Puritan Girl, Mohawk Girl by John Demos

Puritan Girl, Mohawk Girl by John Demos

Author:John Demos
Language: eng
Format: epub
Publisher: Abrams
Published: 2017-11-23T05:00:00+00:00


PART THREE

MOHAWK GIRL

CHAPTER ELEVEN

TRAGEDY STRIKES

For the next few years, A’ongote’s life followed a quiet track. She had become like any other Kahnawàke girl, enjoying her family, helping out in the longhouse and the fields, playing with her friends.
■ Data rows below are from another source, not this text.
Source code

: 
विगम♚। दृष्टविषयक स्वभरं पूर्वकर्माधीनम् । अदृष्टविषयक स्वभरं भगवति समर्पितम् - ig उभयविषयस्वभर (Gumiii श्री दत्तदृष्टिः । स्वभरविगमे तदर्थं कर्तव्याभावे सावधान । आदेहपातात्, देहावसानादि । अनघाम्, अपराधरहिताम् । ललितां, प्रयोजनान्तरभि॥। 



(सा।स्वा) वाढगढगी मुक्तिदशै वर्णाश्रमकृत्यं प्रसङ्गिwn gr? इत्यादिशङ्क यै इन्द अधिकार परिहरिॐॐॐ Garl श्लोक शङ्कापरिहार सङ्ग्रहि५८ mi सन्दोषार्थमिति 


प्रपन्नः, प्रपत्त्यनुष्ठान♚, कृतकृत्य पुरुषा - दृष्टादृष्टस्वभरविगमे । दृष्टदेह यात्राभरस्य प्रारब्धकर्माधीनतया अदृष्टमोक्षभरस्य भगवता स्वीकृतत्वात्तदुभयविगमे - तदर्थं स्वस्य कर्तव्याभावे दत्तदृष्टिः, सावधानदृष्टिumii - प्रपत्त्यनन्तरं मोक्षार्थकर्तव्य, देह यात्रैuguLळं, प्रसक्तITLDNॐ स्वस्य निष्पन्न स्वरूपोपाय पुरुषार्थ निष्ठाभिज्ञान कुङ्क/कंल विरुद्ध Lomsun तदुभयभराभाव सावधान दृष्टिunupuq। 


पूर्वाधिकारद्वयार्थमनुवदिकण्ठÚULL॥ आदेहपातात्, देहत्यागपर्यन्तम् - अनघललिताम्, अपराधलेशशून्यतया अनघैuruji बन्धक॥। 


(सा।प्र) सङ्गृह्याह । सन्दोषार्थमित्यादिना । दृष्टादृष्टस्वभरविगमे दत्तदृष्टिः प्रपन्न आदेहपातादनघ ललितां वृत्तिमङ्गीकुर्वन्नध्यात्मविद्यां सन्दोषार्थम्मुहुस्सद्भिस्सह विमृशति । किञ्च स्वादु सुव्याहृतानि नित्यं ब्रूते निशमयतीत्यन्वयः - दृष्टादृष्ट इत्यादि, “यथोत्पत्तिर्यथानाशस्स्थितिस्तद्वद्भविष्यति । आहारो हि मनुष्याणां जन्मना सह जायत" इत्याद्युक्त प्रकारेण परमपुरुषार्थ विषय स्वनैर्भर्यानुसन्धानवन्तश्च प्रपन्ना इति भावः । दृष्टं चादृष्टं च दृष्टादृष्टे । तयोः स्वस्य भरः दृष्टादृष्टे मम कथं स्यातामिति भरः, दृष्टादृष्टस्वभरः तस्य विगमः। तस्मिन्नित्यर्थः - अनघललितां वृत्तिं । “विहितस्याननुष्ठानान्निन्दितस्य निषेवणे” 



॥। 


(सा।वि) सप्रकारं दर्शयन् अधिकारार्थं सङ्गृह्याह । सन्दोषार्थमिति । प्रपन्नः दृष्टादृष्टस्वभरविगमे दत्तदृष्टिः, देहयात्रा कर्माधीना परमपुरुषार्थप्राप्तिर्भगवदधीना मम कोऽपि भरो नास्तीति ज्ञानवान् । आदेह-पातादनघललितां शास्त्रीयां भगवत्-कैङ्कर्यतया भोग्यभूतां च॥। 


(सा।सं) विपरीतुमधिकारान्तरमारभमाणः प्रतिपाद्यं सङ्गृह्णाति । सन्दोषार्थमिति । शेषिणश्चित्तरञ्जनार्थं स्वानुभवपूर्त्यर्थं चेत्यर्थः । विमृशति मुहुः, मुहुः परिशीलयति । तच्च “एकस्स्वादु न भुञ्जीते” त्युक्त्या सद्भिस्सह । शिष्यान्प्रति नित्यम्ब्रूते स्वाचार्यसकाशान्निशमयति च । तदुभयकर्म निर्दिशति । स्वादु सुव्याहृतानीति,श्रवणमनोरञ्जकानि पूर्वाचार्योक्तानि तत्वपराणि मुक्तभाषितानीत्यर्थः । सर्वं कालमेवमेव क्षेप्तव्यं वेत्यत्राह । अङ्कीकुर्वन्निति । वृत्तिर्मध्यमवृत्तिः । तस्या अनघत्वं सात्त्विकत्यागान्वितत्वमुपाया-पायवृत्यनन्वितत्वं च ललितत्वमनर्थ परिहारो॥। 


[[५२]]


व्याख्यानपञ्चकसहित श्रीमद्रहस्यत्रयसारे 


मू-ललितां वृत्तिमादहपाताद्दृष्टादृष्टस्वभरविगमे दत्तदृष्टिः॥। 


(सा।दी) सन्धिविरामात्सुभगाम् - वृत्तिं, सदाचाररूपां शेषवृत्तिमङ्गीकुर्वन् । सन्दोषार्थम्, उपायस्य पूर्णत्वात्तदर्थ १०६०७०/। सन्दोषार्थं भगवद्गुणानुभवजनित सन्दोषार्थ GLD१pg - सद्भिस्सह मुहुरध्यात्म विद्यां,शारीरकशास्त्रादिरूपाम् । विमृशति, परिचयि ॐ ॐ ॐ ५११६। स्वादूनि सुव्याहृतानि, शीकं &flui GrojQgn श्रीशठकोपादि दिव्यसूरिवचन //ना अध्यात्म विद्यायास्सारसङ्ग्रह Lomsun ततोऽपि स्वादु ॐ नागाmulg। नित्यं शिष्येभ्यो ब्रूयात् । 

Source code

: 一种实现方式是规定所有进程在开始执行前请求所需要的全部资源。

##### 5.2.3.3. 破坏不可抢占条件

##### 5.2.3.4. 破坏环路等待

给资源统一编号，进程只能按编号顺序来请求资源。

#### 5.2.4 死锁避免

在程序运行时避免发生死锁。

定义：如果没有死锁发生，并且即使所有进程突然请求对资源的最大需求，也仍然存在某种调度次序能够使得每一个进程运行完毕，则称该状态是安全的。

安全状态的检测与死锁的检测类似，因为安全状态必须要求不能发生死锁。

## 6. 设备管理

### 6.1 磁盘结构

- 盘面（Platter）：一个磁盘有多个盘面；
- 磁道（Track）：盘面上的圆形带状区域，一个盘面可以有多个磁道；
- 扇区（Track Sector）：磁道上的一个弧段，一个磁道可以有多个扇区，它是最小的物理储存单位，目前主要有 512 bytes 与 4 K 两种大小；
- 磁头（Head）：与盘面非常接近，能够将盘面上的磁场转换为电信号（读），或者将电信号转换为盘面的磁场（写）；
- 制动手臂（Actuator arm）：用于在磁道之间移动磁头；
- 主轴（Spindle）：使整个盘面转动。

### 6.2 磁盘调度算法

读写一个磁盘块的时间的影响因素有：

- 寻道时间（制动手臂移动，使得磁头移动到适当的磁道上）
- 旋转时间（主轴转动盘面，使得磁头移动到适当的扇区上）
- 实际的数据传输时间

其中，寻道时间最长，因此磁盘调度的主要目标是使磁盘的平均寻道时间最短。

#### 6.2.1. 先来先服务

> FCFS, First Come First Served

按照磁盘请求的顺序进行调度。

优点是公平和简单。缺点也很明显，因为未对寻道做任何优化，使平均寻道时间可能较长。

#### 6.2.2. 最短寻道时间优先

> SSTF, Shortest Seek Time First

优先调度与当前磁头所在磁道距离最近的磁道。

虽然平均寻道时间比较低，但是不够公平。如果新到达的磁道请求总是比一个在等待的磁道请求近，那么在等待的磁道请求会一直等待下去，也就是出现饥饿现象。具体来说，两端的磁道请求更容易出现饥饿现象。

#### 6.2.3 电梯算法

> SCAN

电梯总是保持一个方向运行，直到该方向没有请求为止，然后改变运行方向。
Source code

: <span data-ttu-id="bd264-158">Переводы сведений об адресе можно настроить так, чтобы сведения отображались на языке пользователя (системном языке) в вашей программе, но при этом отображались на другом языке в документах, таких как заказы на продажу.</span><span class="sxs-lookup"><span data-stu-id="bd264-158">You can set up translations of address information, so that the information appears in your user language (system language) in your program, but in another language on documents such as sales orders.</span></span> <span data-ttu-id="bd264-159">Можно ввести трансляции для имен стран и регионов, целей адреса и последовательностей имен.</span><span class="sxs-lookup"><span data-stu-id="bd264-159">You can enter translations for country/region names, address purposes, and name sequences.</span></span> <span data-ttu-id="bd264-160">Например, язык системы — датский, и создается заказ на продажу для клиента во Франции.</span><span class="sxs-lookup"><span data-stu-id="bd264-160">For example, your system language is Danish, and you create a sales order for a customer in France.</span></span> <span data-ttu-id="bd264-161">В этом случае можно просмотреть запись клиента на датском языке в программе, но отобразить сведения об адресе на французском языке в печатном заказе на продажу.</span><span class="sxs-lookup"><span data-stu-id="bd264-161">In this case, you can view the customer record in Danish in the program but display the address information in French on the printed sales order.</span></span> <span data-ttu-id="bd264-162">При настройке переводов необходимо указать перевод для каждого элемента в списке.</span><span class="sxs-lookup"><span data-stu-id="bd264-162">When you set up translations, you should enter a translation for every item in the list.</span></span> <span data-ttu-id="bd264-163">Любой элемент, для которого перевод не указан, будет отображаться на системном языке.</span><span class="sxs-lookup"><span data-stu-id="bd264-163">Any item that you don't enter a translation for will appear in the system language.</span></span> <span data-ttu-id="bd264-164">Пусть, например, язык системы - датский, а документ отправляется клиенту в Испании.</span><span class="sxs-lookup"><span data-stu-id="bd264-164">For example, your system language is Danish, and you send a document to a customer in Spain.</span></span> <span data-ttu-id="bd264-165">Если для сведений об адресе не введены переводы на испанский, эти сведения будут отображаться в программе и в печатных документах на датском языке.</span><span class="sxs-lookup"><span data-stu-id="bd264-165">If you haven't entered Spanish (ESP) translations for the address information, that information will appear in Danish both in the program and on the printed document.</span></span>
She had no way to know how hard John Williams and many others among the English were trying to reach out and bring her back to Massachusetts. Letters were sent to the French governor, and merchants who went to Canada always asked about her. But the Mohawks were more determined than ever to keep her as one of their own, so they didn’t answer. And she had no wish to leave.

Her life from day to day was spent mostly with the women and girls. Weeks went by when the men of the village were gone—on the winter hunt, for example, or to make more raids against the English. At such times she missed Arakwente; after all, he had been her first caretaker among the Mohawks. Most of the time, of course, he was in the village. He never stayed overnight with Konwatieni and the rest of the family because it was the custom for Mohawk men to live at the homes of their mothers even after they married. But he came every day to visit, and to make sure everything was all right.

In fact, A’ongote could see that the women ran the village. The cabins belonged to them, and the fields too; they were in charge of almost all property. Children belonged to the mother’s family, not the father’s. The leaders of the village government—the chiefs—were men, but the women held meetings of their own to give their opinions. On some matters, such as when to go to war or what to do with captives, they were the ones to decide. Women even chose the chiefs. A’ongote now understood that it was Konwatieni, not Arakwente, who had adopted her into their family. If she remembered anything from her earliest years, she might have realized that women had a more important role among the Mohawks than they did among the Massachusetts Puritans.

Kahnawàke women were also important as traders at local markets. From time to time they would go into Montreal, a large French town just across the river, with furs, corn, or deer hides to exchange with French merchants for iron pots, woolen blankets, and glass beads. Konwatieni was one of the women who did this. And it was she who, without knowing it, brought tragedy upon the village. On a hot summer day, while walking through the Montreal market, she passed a sailor fresh off a boat from France. He stopped, turned, and begged her for a drink of water. She let him take a few gulps from a flask she was carrying and then hurried on. But the sailor was ill with smallpox, the most terrible disease in those days. So a bit later, when she drank from the same flask, she, too, became infected. She returned to the village as usual, suspecting nothing because the symptoms didn’t develop right away.